== EXERCISE DETAILS ==
Reproduce the source text of the listing below word for word and line for line, omitting the pictures.

== DATA FOR THIS TASK ==

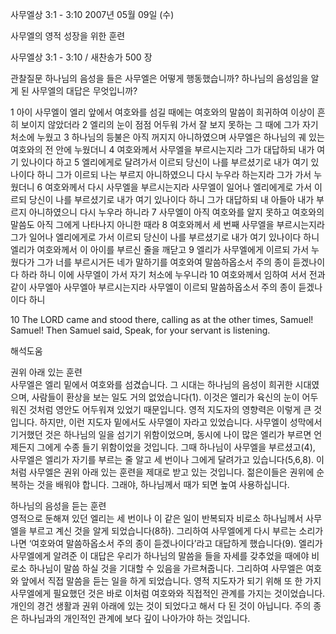 사무엘상 3:1 - 3:10 
2007년 05월 09일 (수)

사무엘의 영적 성장을 위한 훈련



사무엘상 3:1 - 3:10 / 새찬송가 500 장


관찰질문
하나님의 음성을 들은 사무엘은 어떻게 행동했습니까? 
하나님의 음성임을 알게 된 사무엘의 대답은 무엇입니까? 

1 아이 사무엘이 엘리 앞에서 여호와를 섬길 때에는 여호와의 말씀이 희귀하여 이상이 흔히 보이지 않았더라 2 엘리의 눈이 점점 어두워 가서 잘 보지 못하는 그 때에 그가 자기 처소에 누웠고 3 하나님의 등불은 아직 꺼지지 아니하였으며 사무엘은 하나님의 궤 있는 여호와의 전 안에 누웠더니 4 여호와께서 사무엘을 부르시는지라 그가 대답하되 내가 여기 있나이다 하고 5 엘리에게로 달려가서 이르되 당신이 나를 부르셨기로 내가 여기 있나이다 하니 그가 이르되 나는 부르지 아니하였으니 다시 누우라 하는지라 그가 가서 누웠더니 6 여호와께서 다시 사무엘을 부르시는지라 사무엘이 일어나 엘리에게로 가서 이르되 당신이 나를 부르셨기로 내가 여기 있나이다 하니 그가 대답하되 내 아들아 내가 부르지 아니하였으니 다시 누우라 하니라 7 사무엘이 아직 여호와를 알지 못하고 여호와의 말씀도 아직 그에게 나타나지 아니한 때라 8 여호와께서 세 번째 사무엘을 부르시는지라 그가 일어나 엘리에게로 가서 이르되 당신이 나를 부르셨기로 내가 여기 있나이다 하니 엘리가 여호와께서 이 아이를 부르신 줄을 깨닫고 9 엘리가 사무엘에게 이르되 가서 누웠다가 그가 너를 부르시거든 네가 말하기를 여호와여 말씀하옵소서 주의 종이 듣겠나이다 하라 하니 이에 사무엘이 가서 자기 처소에 누우니라 10 여호와께서 임하여 서서 전과 같이 사무엘아 사무엘아 부르시는지라 사무엘이 이르되 말씀하옵소서 주의 종이 듣겠나이다 하니  

10 The LORD came and stood there, calling as at the other times, Samuel! Samuel! Then Samuel said, Speak, for your servant is listening.

해석도움





권위 아래 있는 훈련  
사무엘은 엘리 밑에서 여호와를 섬겼습니다. 그 시대는 하나님의 음성이 희귀한 시대였으며, 사람들이 환상을 보는 일도 거의 없었습니다(1). 이것은 엘리가 육신의 눈이 어두워진 것처럼 영안도 어두워져 있었기 때문입니다. 영적 지도자의 영향력은 이렇게 큰 것입니다. 하지만, 이런 지도자 밑에서도 사무엘이 자라고 있었습니다. 사무엘이 성막에서 기거했던 것은 하나님의 일을 섬기기 위함이었으며, 동시에 나이 많은 엘리가 부르면 언제든지 그에게 수종 들기 위함이었을 것입니다. 그때 하나님이 사무엘을 부르셨고(4), 사무엘은 엘리가 자기를 부르는 줄 알고 세 번이나 그에게 달려가고 있습니다(5,6,8). 이처럼 사무엘은 권위 아래 있는 훈련을 제대로 받고 있는 것입니다. 젊은이들은 권위에 순복하는 것을 배워야 합니다. 그래야, 하나님께서 때가 되면 높여 사용하십니다.  

하나님의 음성을 듣는 훈련  
영적으로 둔해져 있던 엘리는 세 번이나 이 같은 일이 반복되자 비로소 하나님께서 사무엘을 부르고 계신 것을 알게 되었습니다(8하). 그리하여 사무엘에게 다시 부르는 소리가 나면 ‘여호와여 말씀하옵소서 주의 종이 듣겠나이다’라고 대답하게 했습니다(9). 엘리가 사무엘에게 알려준 이 대답은 우리가 하나님의 말씀을 들을 자세를 갖추었을 때에야 비로소 하나님이 말씀 하실 것을 기대할 수 있음을 가르쳐줍니다. 그리하여 사무엘은 여호와 앞에서 직접 말씀을 듣는 일을 하게 되었습니다. 영적 지도자가 되기 위해 또 한 가지 사무엘에게 필요했던 것은 바로 이처럼 여호와와 직접적인 관계를 가지는 것이었습니다. 개인의 경건 생활과 권위 아래에 있는 것이 되었다고 해서 다 된 것이 아닙니다. 주의 종은 하나님과의 개인적인 관계에 보다 깊이 나아가야 하는 것입니다.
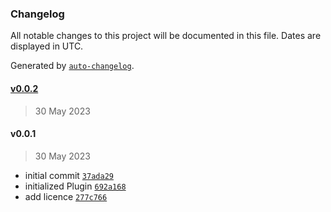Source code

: ### Changelog

All notable changes to this project will be documented in this file. Dates are displayed in UTC.

Generated by [`auto-changelog`](https://github.com/CookPete/auto-changelog).

#### [v0.0.2](https://github.com/b-lack/lfb-regeneration_wildlife_impact_monitoring/compare/v0.0.1...v0.0.2)

> 30 May 2023

#### v0.0.1

> 30 May 2023

- initial commit [`37ada29`](https://github.com/b-lack/lfb-regeneration_wildlife_impact_monitoring/commit/37ada291c29b194135b02b77b73601965c06475b)
- initialized Plugin [`692a168`](https://github.com/b-lack/lfb-regeneration_wildlife_impact_monitoring/commit/692a168323822d8d8997784c1b2a30f171669066)
- add licence [`277c766`](https://github.com/b-lack/lfb-regeneration_wildlife_impact_monitoring/commit/277c76682bd1fdec50d4fad06f8d305e851fd9e1)
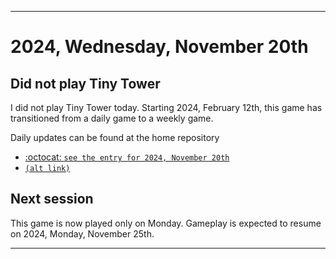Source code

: 
***

# 2024, Wednesday, November 20th

## Did not play Tiny Tower

<!-- TODO: For each weekly entry, make sure the date is correct. The day of the week should be modified in 4 places !-->

I did not play Tiny Tower today. Starting 2024, February 12th, this game has transitioned from a daily game to a weekly game.

Daily updates can be found at the home repository

- [:octocat: `see the entry for 2024, November 20th`](https://github.com/seanpm2001/SeansLifeArchive_Images_TinyTower/tree/master/tiny%20tower/2024/11_November/20/) 
- [`(alt link)`](/tiny%20tower/2024/11_November/20/)

## Next session

This game is now played only on Monday. Gameplay is expected to resume on 2024, Monday, November 25th.

***

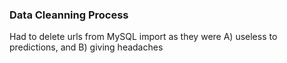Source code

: ### Data Cleanning Process
Had to delete urls from MySQL import as they were A) useless to predictions, and B) giving headaches
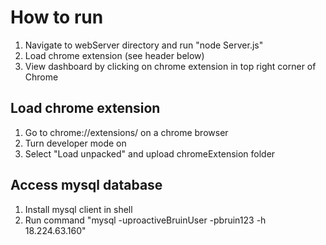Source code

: # How to run

1. Navigate to webServer directory and run "node Server.js"
1. Load chrome extension (see header below)
1. View dashboard by clicking on chrome extension in top right corner of Chrome

## Load chrome extension

1. Go to chrome://extensions/ on a chrome browser
1. Turn developer mode on
1. Select "Load unpacked" and upload chromeExtension folder

## Access mysql database

1. Install mysql client in shell
1. Run command "mysql -uproactiveBruinUser -pbruin123 -h 18.224.63.160"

== RESPONSE BOX ==
 사무엘상 3:1 - 3:10 
2007년 05월 09일 (수)

사무엘의 영적 성장을 위한 훈련



사무엘상 3:1 - 3:10 / 새찬송가 500 장


관찰질문
하나님의 음성을 들은 사무엘은 어떻게 행동했습니까? 
하나님의 음성임을 알게 된 사무엘의 대답은 무엇입니까? 

1 아이 사무엘이 엘리 앞에서 여호와를 섬길 때에는 여호와의 말씀이 희귀하여 이상이 흔히 보이지 않았더라 2 엘리의 눈이 점점 어두워 가서 잘 보지 못하는 그 때에 그가 자기 처소에 누웠고 3 하나님의 등불은 아직 꺼지지 아니하였으며 사무엘은 하나님의 궤 있는 여호와의 전 안에 누웠더니 4 여호와께서 사무엘을 부르시는지라 그가 대답하되 내가 여기 있나이다 하고 5 엘리에게로 달려가서 이르되 당신이 나를 부르셨기로 내가 여기 있나이다 하니 그가 이르되 나는 부르지 아니하였으니 다시 누우라 하는지라 그가 가서 누웠더니 6 여호와께서 다시 사무엘을 부르시는지라 사무엘이 일어나 엘리에게로 가서 이르되 당신이 나를 부르셨기로 내가 여기 있나이다 하니 그가 대답하되 내 아들아 내가 부르지 아니하였으니 다시 누우라 하니라 7 사무엘이 아직 여호와를 알지 못하고 여호와의 말씀도 아직 그에게 나타나지 아니한 때라 8 여호와께서 세 번째 사무엘을 부르시는지라 그가 일어나 엘리에게로 가서 이르되 당신이 나를 부르셨기로 내가 여기 있나이다 하니 엘리가 여호와께서 이 아이를 부르신 줄을 깨닫고 9 엘리가 사무엘에게 이르되 가서 누웠다가 그가 너를 부르시거든 네가 말하기를 여호와여 말씀하옵소서 주의 종이 듣겠나이다 하라 하니 이에 사무엘이 가서 자기 처소에 누우니라 10 여호와께서 임하여 서서 전과 같이 사무엘아 사무엘아 부르시는지라 사무엘이 이르되 말씀하옵소서 주의 종이 듣겠나이다 하니  

10 The LORD came and stood there, calling as at the other times, Samuel! Samuel! Then Samuel said, Speak, for your servant is listening.

해석도움





권위 아래 있는 훈련  
사무엘은 엘리 밑에서 여호와를 섬겼습니다. 그 시대는 하나님의 음성이 희귀한 시대였으며, 사람들이 환상을 보는 일도 거의 없었습니다(1). 이것은 엘리가 육신의 눈이 어두워진 것처럼 영안도 어두워져 있었기 때문입니다. 영적 지도자의 영향력은 이렇게 큰 것입니다. 하지만, 이런 지도자 밑에서도 사무엘이 자라고 있었습니다. 사무엘이 성막에서 기거했던 것은 하나님의 일을 섬기기 위함이었으며, 동시에 나이 많은 엘리가 부르면 언제든지 그에게 수종 들기 위함이었을 것입니다. 그때 하나님이 사무엘을 부르셨고(4), 사무엘은 엘리가 자기를 부르는 줄 알고 세 번이나 그에게 달려가고 있습니다(5,6,8). 이처럼 사무엘은 권위 아래 있는 훈련을 제대로 받고 있는 것입니다. 젊은이들은 권위에 순복하는 것을 배워야 합니다. 그래야, 하나님께서 때가 되면 높여 사용하십니다.  

하나님의 음성을 듣는 훈련  
영적으로 둔해져 있던 엘리는 세 번이나 이 같은 일이 반복되자 비로소 하나님께서 사무엘을 부르고 계신 것을 알게 되었습니다(8하). 그리하여 사무엘에게 다시 부르는 소리가 나면 ‘여호와여 말씀하옵소서 주의 종이 듣겠나이다’라고 대답하게 했습니다(9). 엘리가 사무엘에게 알려준 이 대답은 우리가 하나님의 말씀을 들을 자세를 갖추었을 때에야 비로소 하나님이 말씀 하실 것을 기대할 수 있음을 가르쳐줍니다. 그리하여 사무엘은 여호와 앞에서 직접 말씀을 듣는 일을 하게 되었습니다. 영적 지도자가 되기 위해 또 한 가지 사무엘에게 필요했던 것은 바로 이처럼 여호와와 직접적인 관계를 가지는 것이었습니다. 개인의 경건 생활과 권위 아래에 있는 것이 되었다고 해서 다 된 것이 아닙니다. 주의 종은 하나님과의 개인적인 관계에 보다 깊이 나아가야 하는 것입니다.
Source code

: ### Changelog

All notable changes to this project will be documented in this file. Dates are displayed in UTC.

Generated by [`auto-changelog`](https://github.com/CookPete/auto-changelog).

#### [v0.0.2](https://github.com/b-lack/lfb-regeneration_wildlife_impact_monitoring/compare/v0.0.1...v0.0.2)

> 30 May 2023

#### v0.0.1

> 30 May 2023

- initial commit [`37ada29`](https://github.com/b-lack/lfb-regeneration_wildlife_impact_monitoring/commit/37ada291c29b194135b02b77b73601965c06475b)
- initialized Plugin [`692a168`](https://github.com/b-lack/lfb-regeneration_wildlife_impact_monitoring/commit/692a168323822d8d8997784c1b2a30f171669066)
- add licence [`277c766`](https://github.com/b-lack/lfb-regeneration_wildlife_impact_monitoring/commit/277c76682bd1fdec50d4fad06f8d305e851fd9e1)
Source code

: 
***

# 2024, Wednesday, November 20th

## Did not play Tiny Tower

<!-- TODO: For each weekly entry, make sure the date is correct. The day of the week should be modified in 4 places !-->

I did not play Tiny Tower today. Starting 2024, February 12th, this game has transitioned from a daily game to a weekly game.

Daily updates can be found at the home repository

- [:octocat: `see the entry for 2024, November 20th`](https://github.com/seanpm2001/SeansLifeArchive_Images_TinyTower/tree/master/tiny%20tower/2024/11_November/20/) 
- [`(alt link)`](/tiny%20tower/2024/11_November/20/)

## Next session

This game is now played only on Monday. Gameplay is expected to resume on 2024, Monday, November 25th.

***

Source code

: ### Data Cleanning Process
Had to delete urls from MySQL import as they were A) useless to predictions, and B) giving headaches
Source code

: # How to run

1. Navigate to webServer directory and run "node Server.js"
1. Load chrome extension (see header below)
1. View dashboard by clicking on chrome extension in top right corner of Chrome

## Load chrome extension

1. Go to chrome://extensions/ on a chrome browser
1. Turn developer mode on
1. Select "Load unpacked" and upload chromeExtension folder

## Access mysql database

1. Install mysql client in shell
1. Run command "mysql -uproactiveBruinUser -pbruin123 -h 18.224.63.160"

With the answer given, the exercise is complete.